Multiplexed Ion Beam Imaging by Time of Flight (MIBI-TOF) is a new technology that enables high-dimensional single-cell imaging in situ of clinical human specimens. In MIBI-TOF, we stain human tissue sections with dozens of metal-labeled antibodies and read out their abundance and location by secondary ionization mass spectrometry. The result is a multi-dimensional image, depicting sub-cellular expression and localization for dozens of distinct proteins in situ.
Our lab develops state-of-the-art techniques using machine learning and computer vision to harness the high-dimensional phenotypic data and spatial information obtained with MIBI. Active areas of research include segmentation and classification of cells to produce spatial maps of single cell phenotypes, identification of cell neighborhoods and multicellular structures and prediction of patient outcome.
Tumors are spatially organized ecosystems that are comprised of distinct cell types, each of which can assume a variety of phenotypes defined by coexpression of multiple proteins. However, knowledge of the composition, phenotype, organization, and interactions between tumor cells, immune cells and stroma is limited. Our lab applies multiplexed imaging to study the interplay between different cells in the tumor in order to identify design principles of tumor organization that may be therapeutically relevant. Current areas of focus include melanoma response to immunotherapy, intra-tumor heterogeneity and lymph node metastasis.

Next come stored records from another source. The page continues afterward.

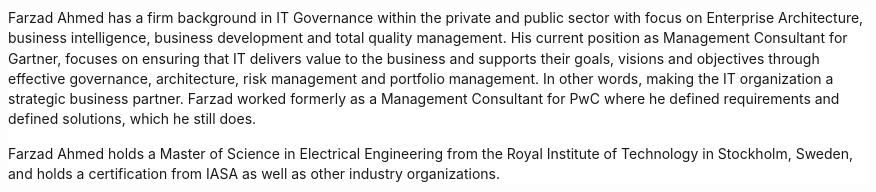 Farzad Ahmed has a firm background in IT Governance within the private and public sector with focus on Enterprise Architecture, business intelligence, business development and total quality management. His current position as Management Consultant for Gartner, focuses on ensuring that IT delivers value to the business and supports their goals, visions and objectives through effective governance, architecture, risk management and portfolio management. In other words, making the IT organization a strategic business partner. Farzad worked formerly as a Management Consultant for PwC where he defined requirements and defined solutions, which he still does.

Farzad Ahmed holds a Master of Science in Electrical Engineering from the Royal Institute of Technology in Stockholm, Sweden, and holds a certification from IASA as well as other industry organizations.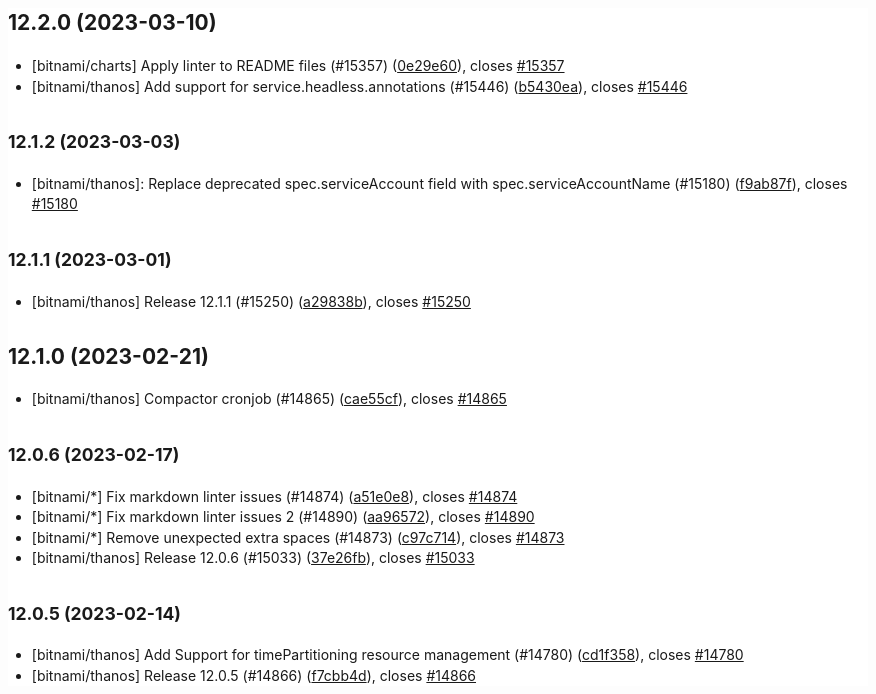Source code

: ## 12.2.0 (2023-03-10)

* [bitnami/charts] Apply linter to README files (#15357) ([0e29e60](https://github.com/bitnami/charts/commit/0e29e600d3adc8b1b46e506eccb3decfab3b4e63)), closes [#15357](https://github.com/bitnami/charts/issues/15357)
* [bitnami/thanos] Add support for service.headless.annotations (#15446) ([b5430ea](https://github.com/bitnami/charts/commit/b5430ea0443bc3a88391e8fdcb1e99fcd6bd58e6)), closes [#15446](https://github.com/bitnami/charts/issues/15446)

## <small>12.1.2 (2023-03-03)</small>

* [bitnami/thanos]: Replace deprecated spec.serviceAccount field with spec.serviceAccountName (#15180) ([f9ab87f](https://github.com/bitnami/charts/commit/f9ab87fc5af28ca82e8129a8eb944629254eb72e)), closes [#15180](https://github.com/bitnami/charts/issues/15180)

## <small>12.1.1 (2023-03-01)</small>

* [bitnami/thanos] Release 12.1.1 (#15250) ([a29838b](https://github.com/bitnami/charts/commit/a29838b45b7f7b7c2f7f17769e5d4fb44333b295)), closes [#15250](https://github.com/bitnami/charts/issues/15250)

## 12.1.0 (2023-02-21)

* [bitnami/thanos] Compactor cronjob (#14865) ([cae55cf](https://github.com/bitnami/charts/commit/cae55cff430980a4ea505f77a547e03b5b947040)), closes [#14865](https://github.com/bitnami/charts/issues/14865)

## <small>12.0.6 (2023-02-17)</small>

* [bitnami/*] Fix markdown linter issues (#14874) ([a51e0e8](https://github.com/bitnami/charts/commit/a51e0e8d35495b907f3e70dd2f8e7c3bcbf4166a)), closes [#14874](https://github.com/bitnami/charts/issues/14874)
* [bitnami/*] Fix markdown linter issues 2 (#14890) ([aa96572](https://github.com/bitnami/charts/commit/aa9657237ee8df4a46db0d7fdf8a23230dd6902a)), closes [#14890](https://github.com/bitnami/charts/issues/14890)
* [bitnami/*] Remove unexpected extra spaces (#14873) ([c97c714](https://github.com/bitnami/charts/commit/c97c714887380d47eae7bfeff316bf01595ecd1d)), closes [#14873](https://github.com/bitnami/charts/issues/14873)
* [bitnami/thanos] Release 12.0.6 (#15033) ([37e26fb](https://github.com/bitnami/charts/commit/37e26fbc41a0d06c925d61fb99d2a4787343a2ef)), closes [#15033](https://github.com/bitnami/charts/issues/15033)

## <small>12.0.5 (2023-02-14)</small>

* [bitnami/thanos] Add Support for timePartitioning resource management (#14780) ([cd1f358](https://github.com/bitnami/charts/commit/cd1f35885aee9735e9481f9c9dce583b4c888f0c)), closes [#14780](https://github.com/bitnami/charts/issues/14780)
* [bitnami/thanos] Release 12.0.5 (#14866) ([f7cbb4d](https://github.com/bitnami/charts/commit/f7cbb4d358979e21e362f1b919c518e63483d663)), closes [#14866](https://github.com/bitnami/charts/issues/14866)
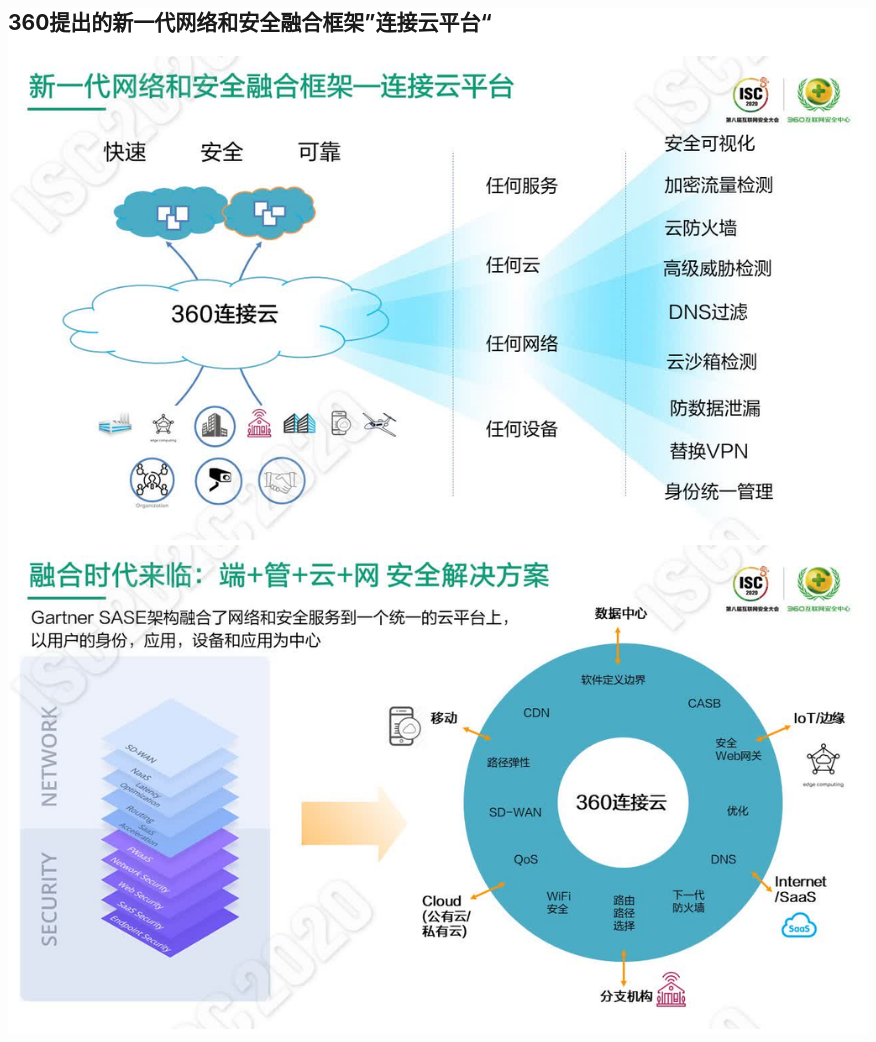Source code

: ## 360提出的新一代网络和安全融合框架”连接云平台“

<img src="images/cloudsecurity/连接云平台.jpg">

<img src="images/cloudsecurity/gartnerSASE架构.jpg">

Allogeneic hematopoietic stem cell transplantation (HSCT) is used in the treatment of hematological malignancies as well as non-malignant hematopoietic disorders. In HSCT, hematopoietic stem cells are transferred from a donor to a recipient to reconstitute the recipient’s hematopoietic and immune systems. Among patients undergoing allogenic transplantation, 30%-70% will develop acute graft versus host disease (GVHD), in which donor T cells attack host organs, most predominantly the skin, gastrointestinal tract and the liver. We use multiplexed imaging to unravel the immune phenotype, activation and organization in acute GVHD. By analyzing GI and skin biopsies from individuals with acute GVHD, we hope to understand the immunological mechanisms involved in mounting the acute immune at different anatomical locations.
Our understanding of complex cellular systems has evolved in lock-step with the development of increasingly sophisticated analytical approaches to interrogate them. The Keren lab is developing experimental and computational techniques to enhance the amount of information that we can glean about tissue structure and organization.